:: List of tasks ::
1) Answer these questions from the thread on legacy kernel code:
(a) Within how many years will existing ISDN circuits be forcefully disconnected?
(b) Where do almost all of the recent fixes come from?
(c) What does the last comment say the removal feels a lot like?
2) Quote the thread on legacy kernel code from "Who, for example, still" up to and including "in the exchange.".

To summarize: "more efficient than all but the best" comes with too many qualifiers, but "are LLMs meaningfully useful in exercising vulnerabilities in OS kernel code," or "is it possible to accelerate vulnerability research and development with LLMs" - 100% absolutely.
And you don't have to believe one random professional (me); this opinion is fairly widespread across the community:
https://sockpuppet.org/blog/2026/03/30/vulnerability-researc...
https://lwn.net/Articles/1065620/
etc.
Yes, I don't see the point of maintaining technical debt just for the sake of it.
The security environment in 2026 is such that legacy unmaintained code is a very real security risk for obscure zero-days to exploit to gain a foot in the door.
Reading through the list I don't see it being an issue for the overwhelming majority of Linux users.
Who, for example, still uses ISDN in 2026 ? Most telcos have stopped all new sales and existing ISDN circuits will be forcefully disconnected within 3–5 years as the telcos complete their FTTP build-outs and the copper network is subsequently decomissioned.
Most TV and radio stations.
I doubt it. And as I said, telcos have ceased new sales of ISDN and will be shutting down copper networks within 3–5 years.
Therefore if there are still TV and radio stations still using it, they will be forced to stop using it by circumstance, i.e. they will find their ISDN will cease working after the telco shuts down the kit in the exchange.
- Nobody is familiar with the code
- Almost all of the recent fixes are from static analysis
- Nobody is even sure if anyone uses the code
This feels a lot like CPython culling stdlib modules and making them pypi packages. The people who rely on those things have a little bit of extra work if they want a recent kernel version, and everyone else benefits (directly or indirectly) by way of there being less stuff that needs attention.

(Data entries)
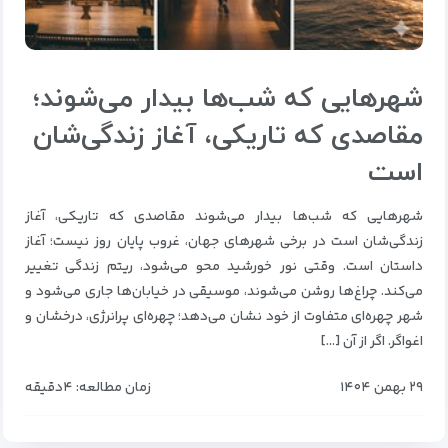
شهرهایی که شب‌ها بیدار می‌شوند؛
مقاصدی که تاریکی، آغاز زندگی‌شان
است
شهرهایی که شب‌ها بیدار می‌شوند مقاصدی که تاریکی، آغاز
زندگی‌شان است در برخی شهرهای جهان، غروب پایان روز نیست؛ آغاز
داستان است. وقتی نور خورشید محو می‌شود، ریتم زندگی تغییر
می‌کند. چراغ‌ها روشن می‌شوند، موسیقی در خیابان‌ها جاری می‌شود و
شهر چهره‌ای متفاوت از خود نشان می‌دهد؛ چهره‌ای پرانرژی، درخشان و
اغواگر. اگر از آن […]
۲۹ بهمن ۱۴۰۴
زمان مطالعه: ۴دقیقه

:: Outputs for the tasks ::
1)
(a) Within 3–5 years.
(b) From static analysis.
(c) CPython culling stdlib modules and making them pypi packages.

2)
Who, for example, still uses ISDN in 2026 ? Most telcos have stopped all new sales and existing ISDN circuits will be forcefully disconnected within 3–5 years as the telcos complete their FTTP build-outs and the copper network is subsequently decomissioned.
Most TV and radio stations.
I doubt it. And as I said, telcos have ceased new sales of ISDN and will be shutting down copper networks within 3–5 years.
Therefore if there are still TV and radio stations still using it, they will be forced to stop using it by circumstance, i.e. they will find their ISDN will cease working after the telco shuts down the kit in the exchange.